Why is water and hydration so important? Water plays a critical role within our bodies: it helps maintain healthy blood pressure, is necessary for digestive processes to function appropriately, is needed for energy production, and is involved in the elimination of toxins and scavenging of free radicals. When the body is dehydrated, toxins are not eliminated efficiently, and end up being re-circulated in the body, putting additional pressure on the liver and kidneys to act as detoxifying systems. Although water does not provide calories, it is vital for the extraction of energy, is involved in the synthesis of protein and facilitates the flow of nutrients into cells, each of which impact our energy levels. In addition, water is involved in a variety of chemical reactions within the body, is the primary solvent in all bodily fluids (blood, saliva etc), and acts as a lubricant and transport medium. If the body is not properly hydrated, cells cannot maintain proper structure, chemical reactions that occur within cells are inhibited and the integrity and stability of protein structures inside our bodies are weakened. Water also maintains the balance of electrolytes in the body, which is especially critical during the summer when we lose extra electrolytes through sweat. Because of the many important functions water has in our bodies, chronic dehydration will result in decreased energy and can lead to illness and disease since our bodies cannot keep up with processes that help keep our cells strong, and our bodies free from damaging toxins and free radicals.
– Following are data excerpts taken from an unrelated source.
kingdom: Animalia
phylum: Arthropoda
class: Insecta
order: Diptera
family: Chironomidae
There are a number of different calculations and methods to determine water intake needs. A general calculation is based on kilocalorie consumption, and specifies that for every kilocalorie consumed, one millilitre of liquid should be consumed. So, an intake of between 2,000-2,500 kilocalories per day, would equate to 2 – 2.5 litres of liquid. The US Institute of Medicine provides general recommendations for adequate water intake based on gender. The recommendation for women is to consume 2.7 litres of fluid daily through food and drinks, with 80% of that consumed from liquid and 20% from food. This means that women should consume 2.16 litres of liquid daily. For men, the recommendation is to consume 3.7 litres of fluid through both food and drinks, with 3 litres (80%) consumed through water and other liquids. However, this is a very general guideline, and does not take into account weight, exercise level or climate. Another calculation is based on body weight. Divide your body weight (in pounds) in half. This equals the number of fluid ounces of pure water that should be consumed daily. For example, an individual who weighs 130 pounds should aim to consume 65 fluid ounces of water daily (half of 130), which equals 8 cups (2 litres) of water. While the exact measurements vary, each of the guidelines provides a similar result for fluid consumption. Pick whichever one works for you.
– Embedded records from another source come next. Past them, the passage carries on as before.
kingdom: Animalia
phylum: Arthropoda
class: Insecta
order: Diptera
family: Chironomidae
During exercise, our bodies have increased hydration needs, as a result of fluid lost through sweat. Losing as little as two percent of your body weight during exercise can inhibit your performance since it lowers blood volume, causing the heart to work harder to circulate blood throughout our bodies. This can result in muscle cramps, dizziness, fatigue and heat illnesses.
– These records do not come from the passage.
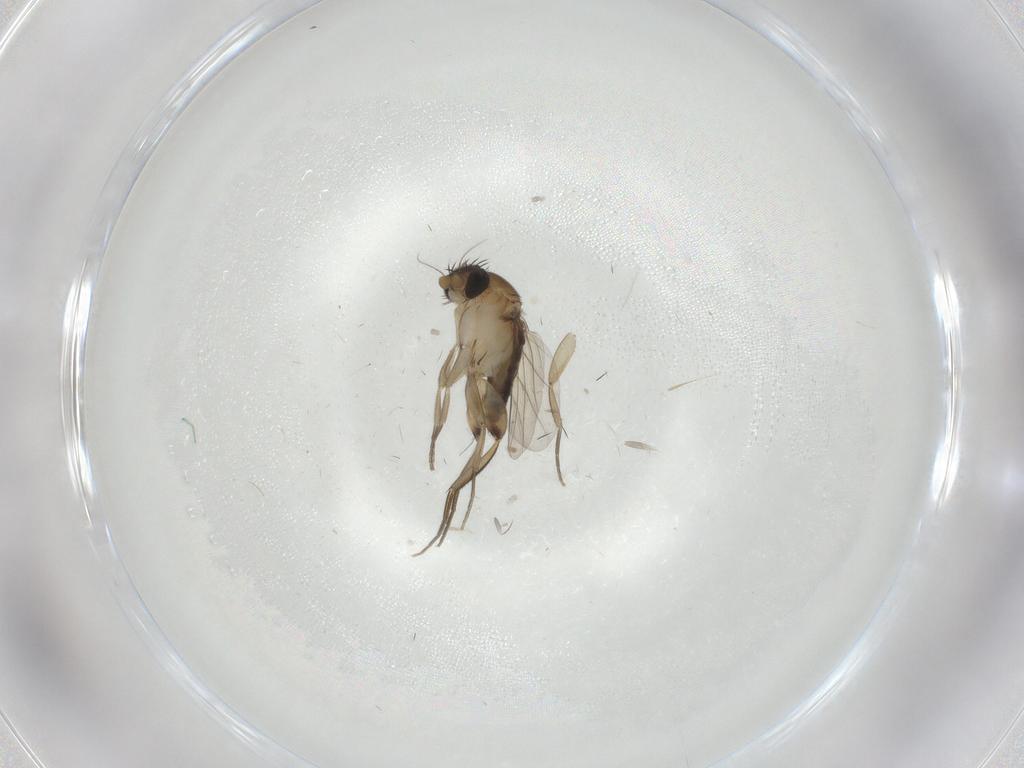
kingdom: Animalia
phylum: Arthropoda
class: Insecta
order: Diptera
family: Phoridae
One suggestion is to consume 2 cups of water for every pound of weight lost during exercise through sweat. However, since it is impractical to weigh ourselves before and after each session that we exercise, another method is to use intensity and duration as a way to calculate fluid replenishment. One recommendation is to drink 500 millilitres of fluid for every 30 minutes of strenuous exercise in warm/hot temperatures and to consume 250 millilitres for every 30 minutes of moderate exercise. When exercising for periods longer than 60-90 minutes or in extremely hot temperatures, it is important to replenish lost electrolytes in addition to fluid loss. Electrolytes (sodium chloride, magnesium and calcium) maintain muscle function, and when levels drop too low, this can lead to muscle cramps, fatigue, confusion or mental fogginess. Because the body loses electrolytes through sweat, these need to be replenished so the body maintains homeostasis/balance. Electrolytes can be replaced through sports drinks, gels, energy bars or whole foods such as fruits and vegetables.
Enjoy the summer, relish in the warmth and longer evenings, and remember to stay hydrated!